## TASKS TO CARRY OUT
- A) In the forum thread on the 2010 NGRC train tour layout, where are the layout's designers from?
- B) From the forum thread on the 2010 NGRC train tour layout, reproduce the part that opens with the words containing "Rick, Thanks for" and closes with "looks like it)".

## DOCUMENT SECTION
# Layout of the Day 7-30-10 - 2010 NGRC Train Tour



## izzy0855 (Sep 30, 2008)

Here's a great layout designed by from Rex & Carla Ploederer from Salem, OR., that circles the entire house, enjoy!


































































































































































































































Rick Isard
Cordless Renovations, LLC


----------



## NTCGRR (Jan 2, 2008)

thanks. I take it they don't own a lawn mower? 
Very realistic.


----------



## Jim Agnew (Jan 2, 2008)

Rick, Thanks for the pictures.


----------



## afinegan (Jan 2, 2008)

Does the track go into a groove across the driveway, or is it just laying on top of it temporary (I dont think it can take a cars weight properly, if thats svrr track, code 250 (it looks like it) 

Andrew


----------



## Stan Cedarleaf (Jan 2, 2008)

Nice, nice, very nice, Rick. Thanks for sharing all the images.

## GIVEN DATA
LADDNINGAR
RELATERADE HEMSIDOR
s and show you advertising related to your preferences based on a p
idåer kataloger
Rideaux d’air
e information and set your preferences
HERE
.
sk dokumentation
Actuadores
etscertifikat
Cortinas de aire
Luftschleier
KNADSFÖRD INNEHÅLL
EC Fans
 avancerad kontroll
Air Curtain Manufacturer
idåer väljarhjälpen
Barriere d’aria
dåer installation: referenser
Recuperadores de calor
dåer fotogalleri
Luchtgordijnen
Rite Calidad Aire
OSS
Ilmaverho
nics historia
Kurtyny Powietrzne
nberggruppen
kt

## TASK RESPONSES
- A) Salem, OR.

- B)
Rick, Thanks for the pictures.


----------



## afinegan (Jan 2, 2008)

Does the track go into a groove across the driveway, or is it just laying on top of it temporary (I dont think it can take a cars weight properly, if thats svrr track, code 250 (it looks like it)